I finished cleaning all the crap on the bookshelfs and as those of you that have seen them know, there is a lot of crap. Then I proceeded to put everything back. I had my windows wide open at this time, as I was only trying to kill the spiders with the raid and not actually myself. I was just about to move onto another section of the living room when this huge gust of wind blew everything in my apartment all over the place. It actually blew the blinds straight up, so that they were hanging horizontally. I'll be honest when I say I kind of scared the crap out of me. It was tottally out of now where. Well not tottally because I knew there was suppose to be a huge storm but the sky wasn't even dark yet. It was out of no where. Then the sky was black and the rain started a coming. I'm sure most of you know as you were there. About five min latter, the power goes off. Then I think fuck I haven't taken a shower I fucking smell bad, I have no power this blows. So it doesn't come right back on. I decided to go take a look outside and see whats up. The power also appeared to be on accross the street. So I walk out back. I did geniusly kick the cover off to the sewer drain so that the tree stuff didn't continue to clog it all up and then I would also have a flooded apartment. I got to the back yard and just went FUCK. No you would have said the same thing upon seeing the huge tree managled in your power lines. Lines a flying around. Then I had to think shit what does one do when there is a tree in there power lines. I mean I should probably call someone or something, but how does one call when one can't look up the number on the internet. Its so forgien. What ones does is call ones friend and make them look it up for them. My power was off for three days. It sucked. I did learn that my flashlight doesn't work. Only learned that after I spend ten dollars on batteries for it, and couldn't actually get the old batteries out of the flashlight because they were all kinds of fucked up. I dont' underestand really when after all these years they can't make batteries that don't leak. It doesn't make any sense. I'll post some lovely power outage pictures in a latter post.

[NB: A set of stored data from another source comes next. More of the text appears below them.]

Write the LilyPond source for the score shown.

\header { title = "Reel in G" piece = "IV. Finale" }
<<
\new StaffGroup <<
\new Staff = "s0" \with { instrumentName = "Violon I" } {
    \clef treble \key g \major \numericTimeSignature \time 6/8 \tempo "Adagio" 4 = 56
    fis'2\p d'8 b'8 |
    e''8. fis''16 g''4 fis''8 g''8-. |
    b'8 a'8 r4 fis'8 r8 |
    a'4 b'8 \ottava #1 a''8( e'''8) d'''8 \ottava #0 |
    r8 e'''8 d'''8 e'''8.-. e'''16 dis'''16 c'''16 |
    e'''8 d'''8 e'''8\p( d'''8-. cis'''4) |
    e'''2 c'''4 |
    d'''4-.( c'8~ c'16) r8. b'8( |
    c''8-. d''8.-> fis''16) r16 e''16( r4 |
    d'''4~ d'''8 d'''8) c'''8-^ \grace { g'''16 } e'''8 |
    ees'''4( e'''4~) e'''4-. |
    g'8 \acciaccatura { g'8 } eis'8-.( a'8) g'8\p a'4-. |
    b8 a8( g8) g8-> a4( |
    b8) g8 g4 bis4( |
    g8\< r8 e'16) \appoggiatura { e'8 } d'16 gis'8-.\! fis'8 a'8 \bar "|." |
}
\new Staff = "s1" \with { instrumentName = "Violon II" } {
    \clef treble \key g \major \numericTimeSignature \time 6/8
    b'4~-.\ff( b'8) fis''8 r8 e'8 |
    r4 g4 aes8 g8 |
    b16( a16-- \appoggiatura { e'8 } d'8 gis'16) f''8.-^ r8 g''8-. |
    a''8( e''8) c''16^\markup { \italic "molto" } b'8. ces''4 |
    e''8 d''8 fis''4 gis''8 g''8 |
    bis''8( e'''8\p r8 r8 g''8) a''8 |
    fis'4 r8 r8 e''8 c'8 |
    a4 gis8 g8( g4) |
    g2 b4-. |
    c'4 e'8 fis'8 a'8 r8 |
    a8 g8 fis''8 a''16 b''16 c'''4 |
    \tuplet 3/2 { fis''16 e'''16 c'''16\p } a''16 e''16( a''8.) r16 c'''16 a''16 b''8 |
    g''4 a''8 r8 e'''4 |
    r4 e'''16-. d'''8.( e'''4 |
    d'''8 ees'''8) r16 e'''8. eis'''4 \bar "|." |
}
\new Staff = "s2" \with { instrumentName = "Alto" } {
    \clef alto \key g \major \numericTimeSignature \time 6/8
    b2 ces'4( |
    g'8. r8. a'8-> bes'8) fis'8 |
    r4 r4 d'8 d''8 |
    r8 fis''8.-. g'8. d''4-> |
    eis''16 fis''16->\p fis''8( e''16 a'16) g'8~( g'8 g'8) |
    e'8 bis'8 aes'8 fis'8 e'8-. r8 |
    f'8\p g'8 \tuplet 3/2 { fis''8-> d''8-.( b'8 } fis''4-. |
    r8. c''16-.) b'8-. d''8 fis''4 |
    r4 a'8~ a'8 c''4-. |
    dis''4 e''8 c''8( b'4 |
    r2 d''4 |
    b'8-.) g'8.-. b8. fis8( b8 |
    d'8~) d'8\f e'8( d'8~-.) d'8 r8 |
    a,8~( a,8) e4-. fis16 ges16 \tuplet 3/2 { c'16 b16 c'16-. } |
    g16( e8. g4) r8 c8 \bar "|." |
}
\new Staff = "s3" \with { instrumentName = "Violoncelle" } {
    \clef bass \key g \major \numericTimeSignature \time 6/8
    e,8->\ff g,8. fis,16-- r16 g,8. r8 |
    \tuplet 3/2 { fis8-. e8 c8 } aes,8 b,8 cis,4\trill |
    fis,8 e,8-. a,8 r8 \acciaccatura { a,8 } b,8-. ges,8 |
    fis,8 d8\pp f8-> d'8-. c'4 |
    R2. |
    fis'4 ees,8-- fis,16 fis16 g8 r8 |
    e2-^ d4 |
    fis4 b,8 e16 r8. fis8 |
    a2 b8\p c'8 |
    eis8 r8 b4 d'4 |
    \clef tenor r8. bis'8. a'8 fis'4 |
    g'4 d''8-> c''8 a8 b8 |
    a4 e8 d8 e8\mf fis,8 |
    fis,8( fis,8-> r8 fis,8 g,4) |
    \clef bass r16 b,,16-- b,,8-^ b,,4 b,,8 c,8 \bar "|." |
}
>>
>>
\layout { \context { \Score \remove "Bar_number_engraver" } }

On saturday when my power was finally suppose to be on. I stopped off at the wine store after a long night at work. It was like midnight, and I was walking back from the bus, and the fucking bottle of wine falls out of the bag and breaks all over the fucking sidewalk. I seriously almost cried. I was so irratated. I normally don't even take the damn bag. All because I thought cleaning was a good idea. Take it from me it never turns out the way its should.